**RECORDED DATA**
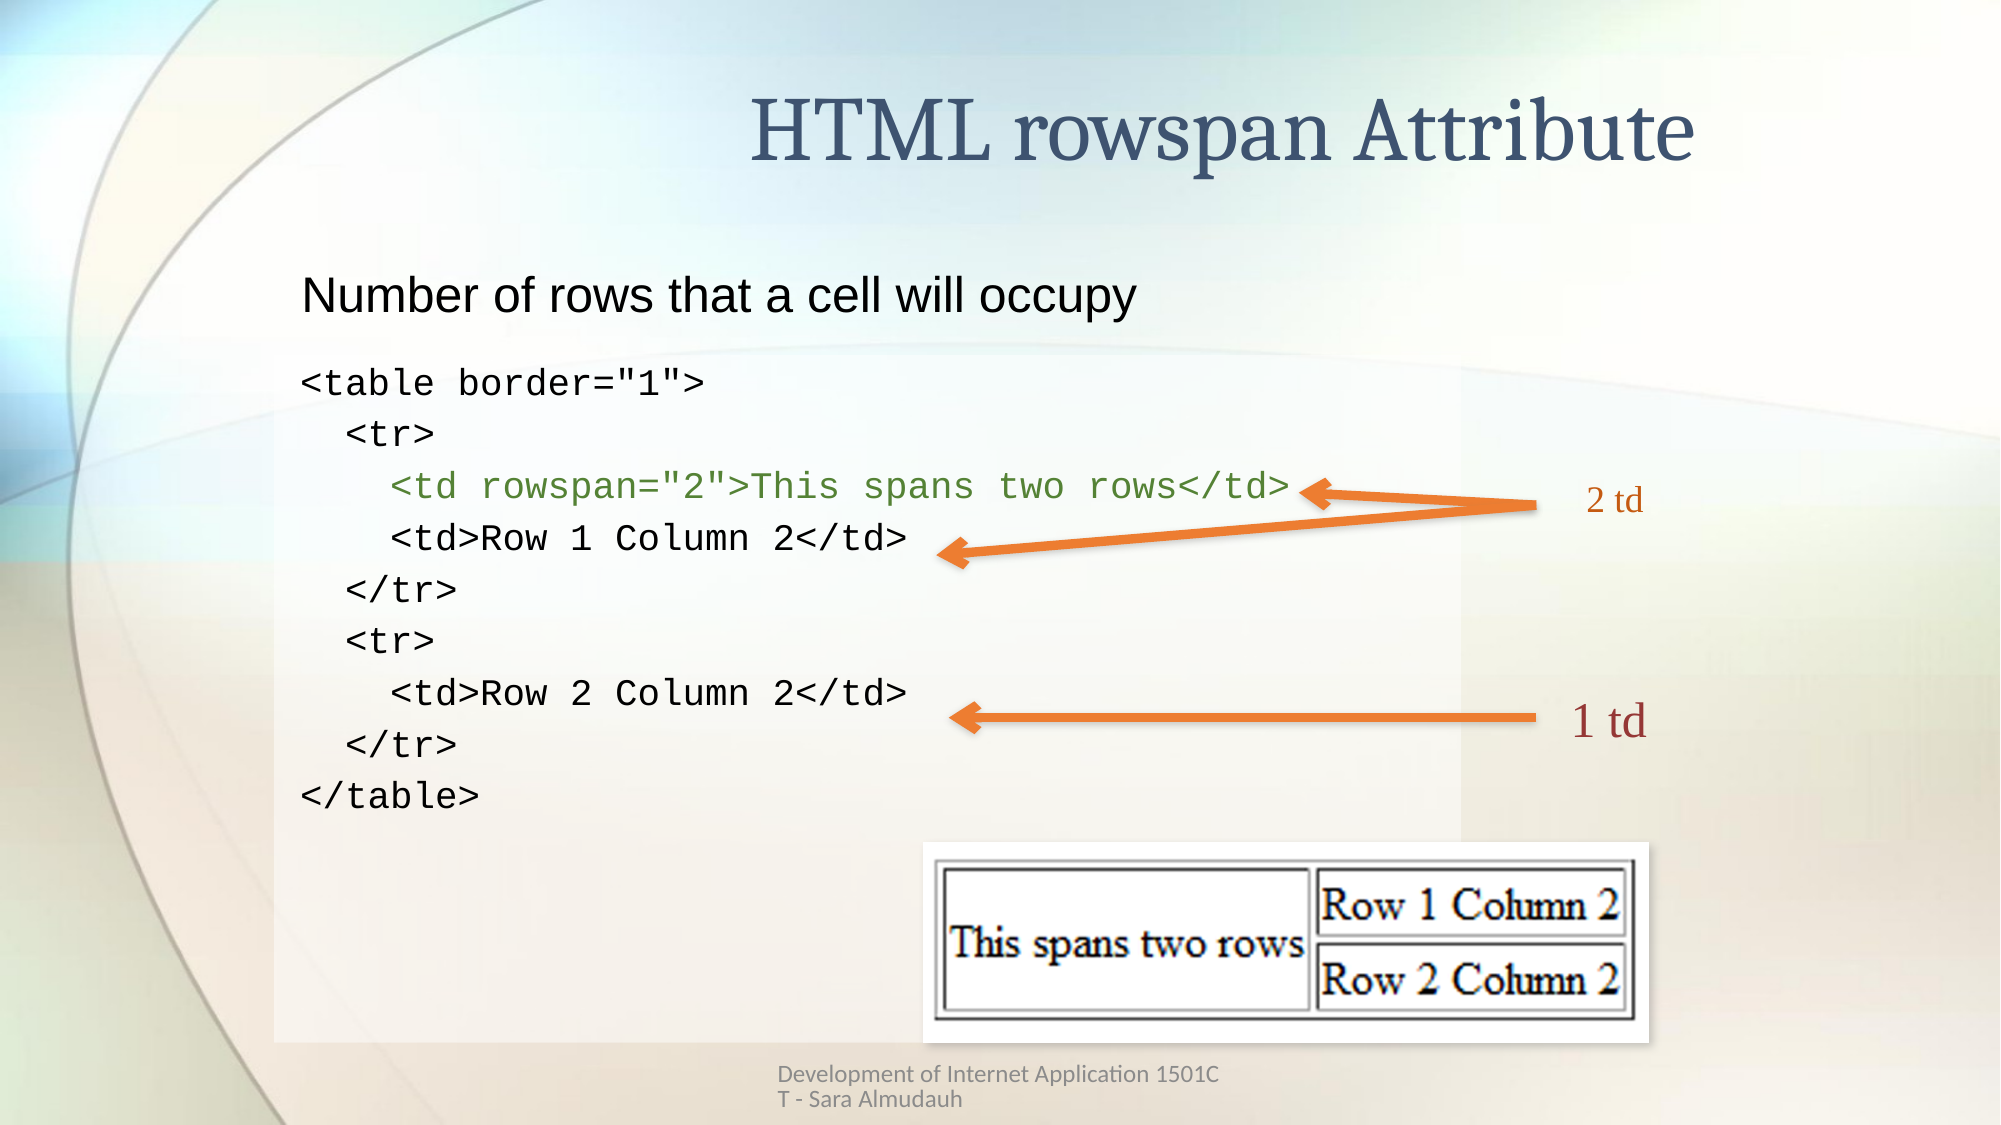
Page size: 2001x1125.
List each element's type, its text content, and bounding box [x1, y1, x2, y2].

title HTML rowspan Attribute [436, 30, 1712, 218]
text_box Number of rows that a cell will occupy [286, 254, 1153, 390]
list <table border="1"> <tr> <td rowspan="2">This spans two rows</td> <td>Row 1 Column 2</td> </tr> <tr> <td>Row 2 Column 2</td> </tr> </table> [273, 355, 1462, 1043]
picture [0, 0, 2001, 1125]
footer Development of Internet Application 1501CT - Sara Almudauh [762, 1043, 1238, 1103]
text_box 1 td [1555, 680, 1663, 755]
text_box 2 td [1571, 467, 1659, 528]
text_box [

**DIRECTIONS FOR THIS TASK**
Output nothing but the lines from the one containing "List each element's" to the end of the listing, both of those included, exactly as given.

**REPLY TO THE EXERCISE**
List each element's type, its text content, and bounding box [x1, y1, x2, y2].

title HTML rowspan Attribute [436, 30, 1712, 218]
text_box Number of rows that a cell will occupy [286, 254, 1153, 390]
list <table border="1"> <tr> <td rowspan="2">This spans two rows</td> <td>Row 1 Column 2</td> </tr> <tr> <td>Row 2 Column 2</td> </tr> </table> [273, 355, 1462, 1043]
picture [0, 0, 2001, 1125]
footer Development of Internet Application 1501CT - Sara Almudauh [762, 1043, 1238, 1103]
text_box 1 td [1555, 680, 1663, 755]
text_box 2 td [1571, 467, 1659, 528]
text_box [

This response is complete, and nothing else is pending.